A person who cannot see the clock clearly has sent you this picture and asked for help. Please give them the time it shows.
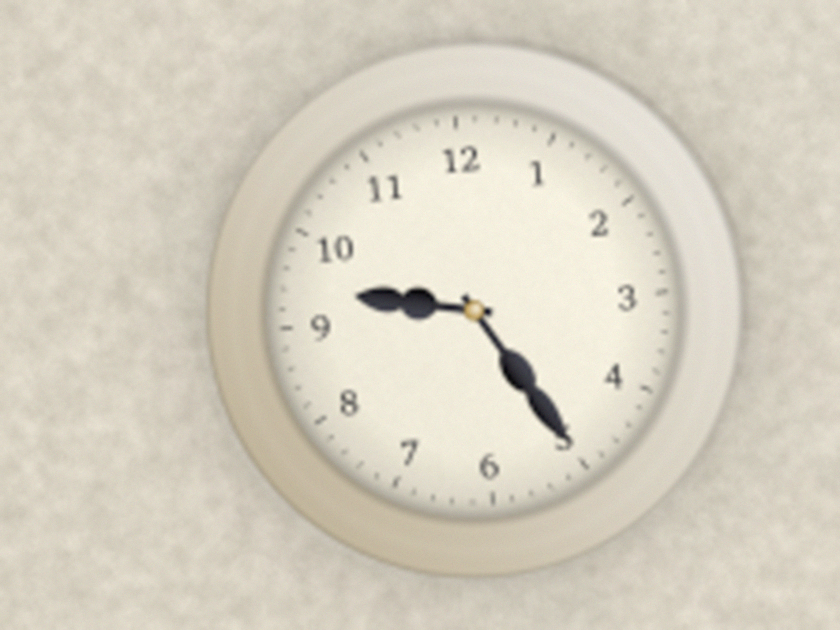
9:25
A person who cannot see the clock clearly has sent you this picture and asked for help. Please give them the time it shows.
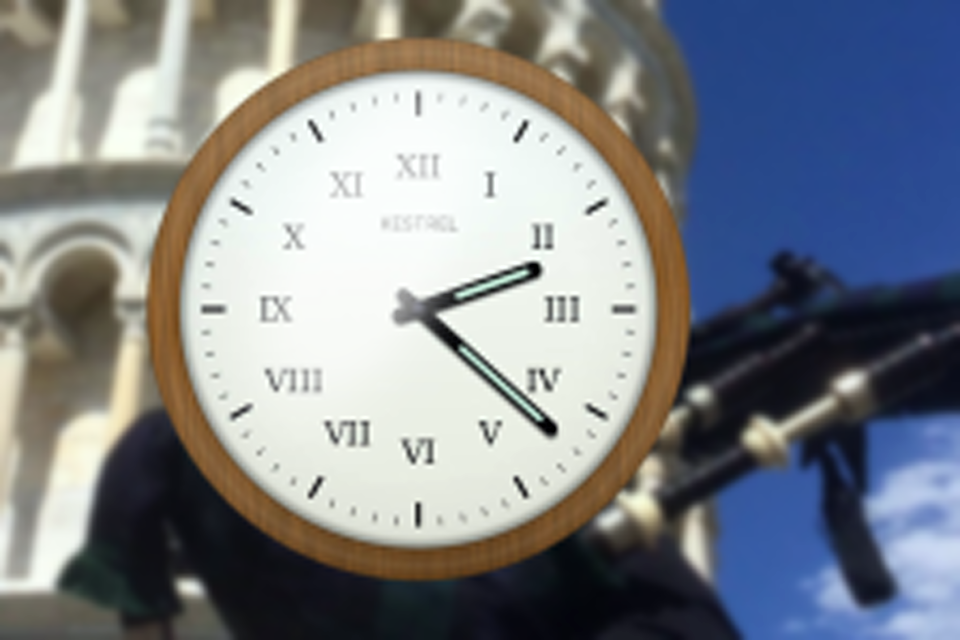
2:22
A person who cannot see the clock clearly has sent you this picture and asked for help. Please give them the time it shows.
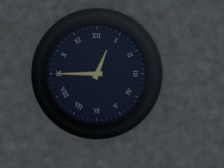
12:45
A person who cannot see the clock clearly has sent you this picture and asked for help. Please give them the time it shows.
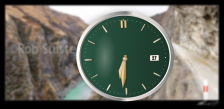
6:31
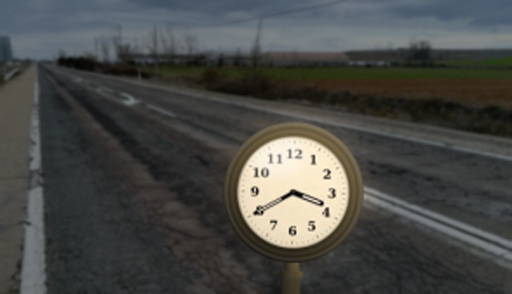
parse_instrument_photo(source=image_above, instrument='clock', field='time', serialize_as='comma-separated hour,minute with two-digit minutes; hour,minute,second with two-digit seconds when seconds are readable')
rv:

▸ Exercise objective: Rewrite the rows above with every "person" changed to "visitor" and nothing else altered. Leave out the picture lines.

▸ Task response:
A visitor who cannot see the clock clearly has sent you this picture and asked for help. Please give them the time it shows.
9:25
A visitor who cannot see the clock clearly has sent you this picture and asked for help. Please give them the time it shows.
2:22
A visitor who cannot see the clock clearly has sent you this picture and asked for help. Please give them the time it shows.
12:45
A visitor who cannot see the clock clearly has sent you this picture and asked for help. Please give them the time it shows.
6:31
parse_instrument_photo(source=image_above, instrument='clock', field='time', serialize_as='comma-separated hour,minute with two-digit minutes; hour,minute,second with two-digit seconds when seconds are readable')
rv:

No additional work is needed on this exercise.